▸ **Job item**: Extract the text of every row below, reproducing each line character for character.

═════ Dataset content ═════

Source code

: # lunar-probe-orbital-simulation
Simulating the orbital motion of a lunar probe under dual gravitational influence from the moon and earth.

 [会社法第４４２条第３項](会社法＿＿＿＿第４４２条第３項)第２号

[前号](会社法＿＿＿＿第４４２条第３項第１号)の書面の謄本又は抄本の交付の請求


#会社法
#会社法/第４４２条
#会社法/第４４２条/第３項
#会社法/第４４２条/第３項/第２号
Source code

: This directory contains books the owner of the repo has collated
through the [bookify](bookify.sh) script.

═════

▸ **Answer area**:
Source code

: # lunar-probe-orbital-simulation
Simulating the orbital motion of a lunar probe under dual gravitational influence from the moon and earth.

 [会社法第４４２条第３項](会社法＿＿＿＿第４４２条第３項)第２号

[前号](会社法＿＿＿＿第４４２条第３項第１号)の書面の謄本又は抄本の交付の請求


#会社法
#会社法/第４４２条
#会社法/第４４２条/第３項
#会社法/第４４２条/第３項/第２号
Source code

: This directory contains books the owner of the repo has collated
through the [bookify](bookify.sh) script.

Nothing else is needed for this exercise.